**Extrait:**
Les pluies torrentielles qui ont frappé le Maroc et la péninsule Ibérique au début de 2026, causant des dizaines de morts et contraignant des centaines de milliers de personnes à quitter leur domicile, ont été amplifiées par le changement climatique, selon une étude publiée par le groupe scientifique World Weather Attribution.
D’après ce rapport, les journées les plus pluvieuses dans la région sont désormais environ 30 % plus humides qu’à l’époque préindustrielle, lorsque la température moyenne mondiale était inférieure d’environ 1,3 °C.
Entre le 16 janvier et le 17 février, neuf tempêtes successives ont déversé des pluies diluviennes et provoqué des vents violents sur le Maroc, l’Espagne et le Portugal, faisant plus de 50 morts et forçant plus de 200.000 personnes à fuir leur domicile.
Cette succession exceptionnelle de tempêtes s’explique en partie par un système anticyclonique bloqué au-dessus de la Scandinavie et du Groenland, favorisant un enchaînement continu de perturbations sur l’Europe de l’Ouest.

**Tâches à réaliser:**
a) D'après l'extrait sur les pluies au Maroc et dans la péninsule Ibérique, combien de tempêtes successives ont touché la région entre le 16 janvier et le 17 février ?
b) Rédigez la suite de l'extrait sur les pluies torrentielles au Maroc et dans la péninsule Ibérique, à partir de sa dernière phrase.
Les données qui suivent n'ont aucun lien avec l'extrait.

**Section des données:**
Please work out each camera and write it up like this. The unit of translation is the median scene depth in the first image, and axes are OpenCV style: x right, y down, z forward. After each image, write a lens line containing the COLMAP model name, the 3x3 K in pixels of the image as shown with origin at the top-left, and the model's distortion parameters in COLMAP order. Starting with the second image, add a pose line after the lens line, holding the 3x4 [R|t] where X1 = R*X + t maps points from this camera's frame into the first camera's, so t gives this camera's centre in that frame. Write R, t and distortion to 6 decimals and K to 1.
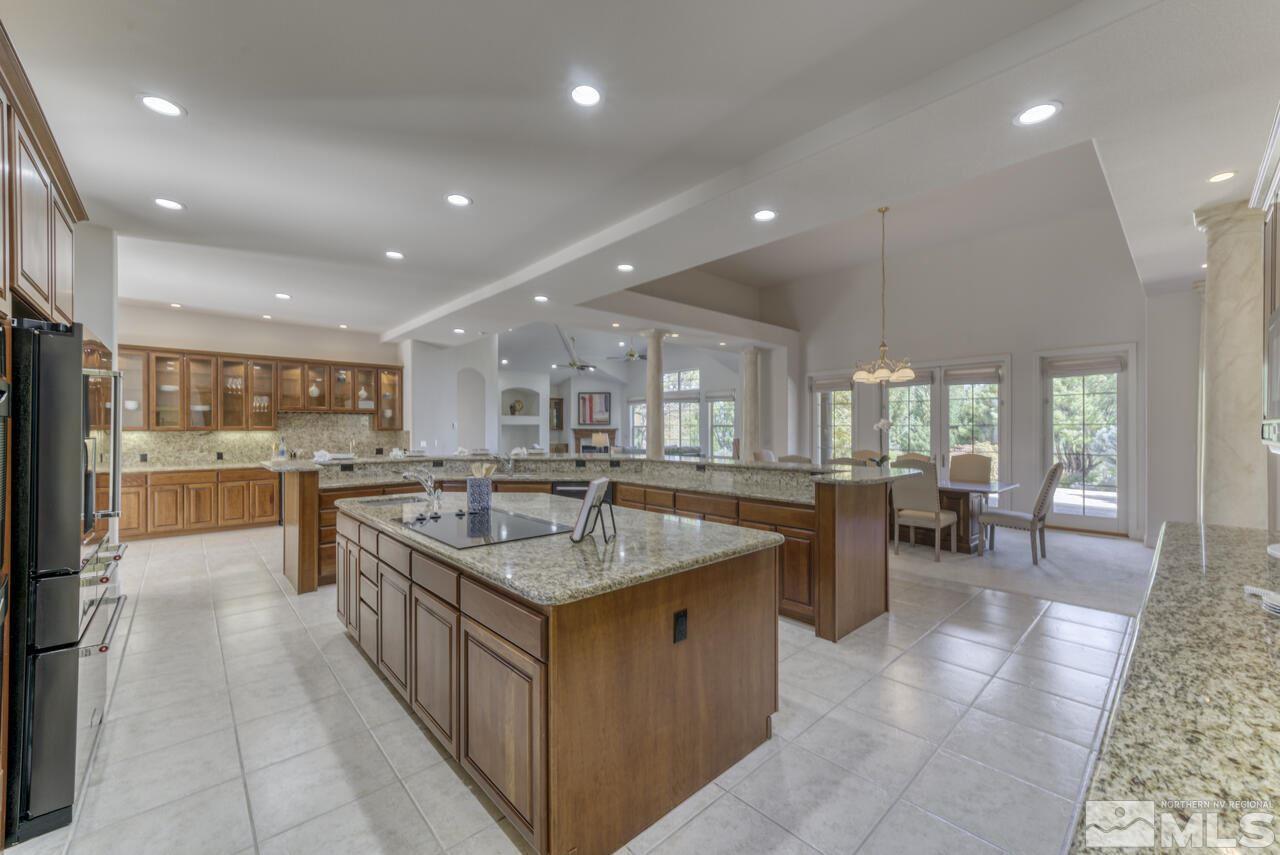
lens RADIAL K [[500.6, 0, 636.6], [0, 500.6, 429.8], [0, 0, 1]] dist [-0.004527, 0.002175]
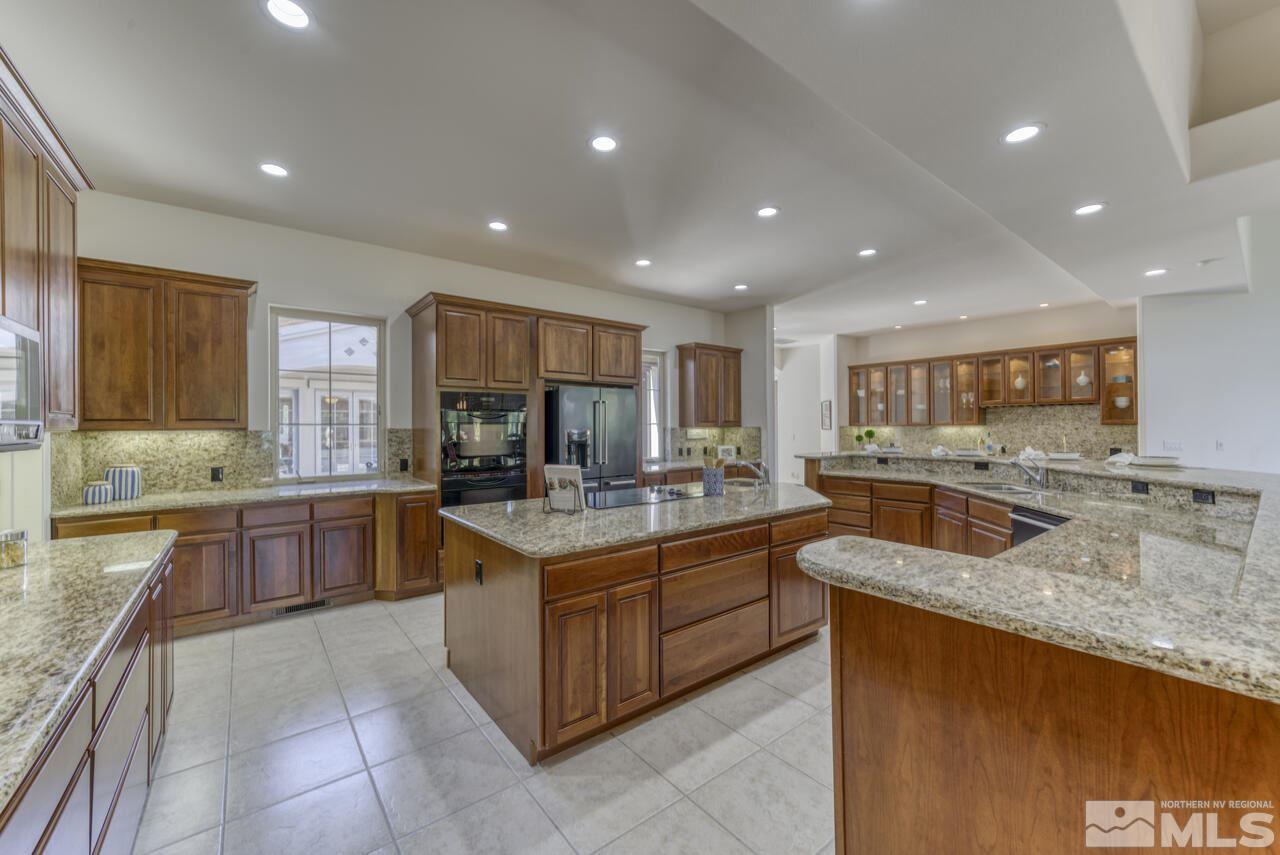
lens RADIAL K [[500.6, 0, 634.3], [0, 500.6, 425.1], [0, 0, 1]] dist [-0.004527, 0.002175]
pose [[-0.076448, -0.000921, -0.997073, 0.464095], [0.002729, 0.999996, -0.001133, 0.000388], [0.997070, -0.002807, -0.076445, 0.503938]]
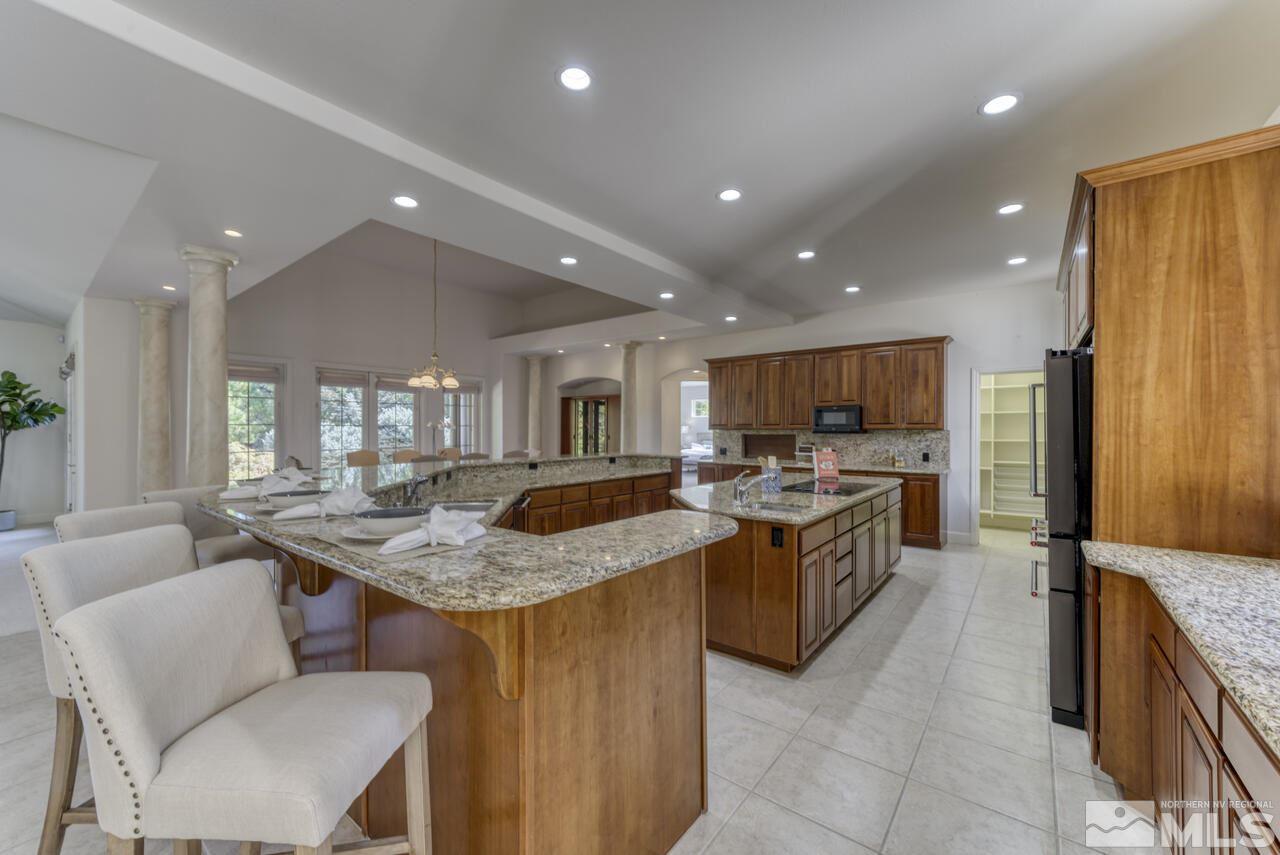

**Réponses dans l'ordre:**
a) Neuf tempêtes successives.

b)
À cela se sont ajoutées des eaux anormalement chaudes dans l’océan Atlantique, à l’ouest de la péninsule Ibérique, qui ont renforcé ces tempêtes en accroissant la quantité d’humidité disponible.
Dans cette étude, les chercheurs ont examiné les précipitations journalières les plus intenses enregistrées dans les trois pays, et ont reconstitué leur évolution jusqu’à l’ère préindustrielle, pour évaluer dans quelle mesure leur fréquence et intensité ont été modifiées par le réchauffement climatique.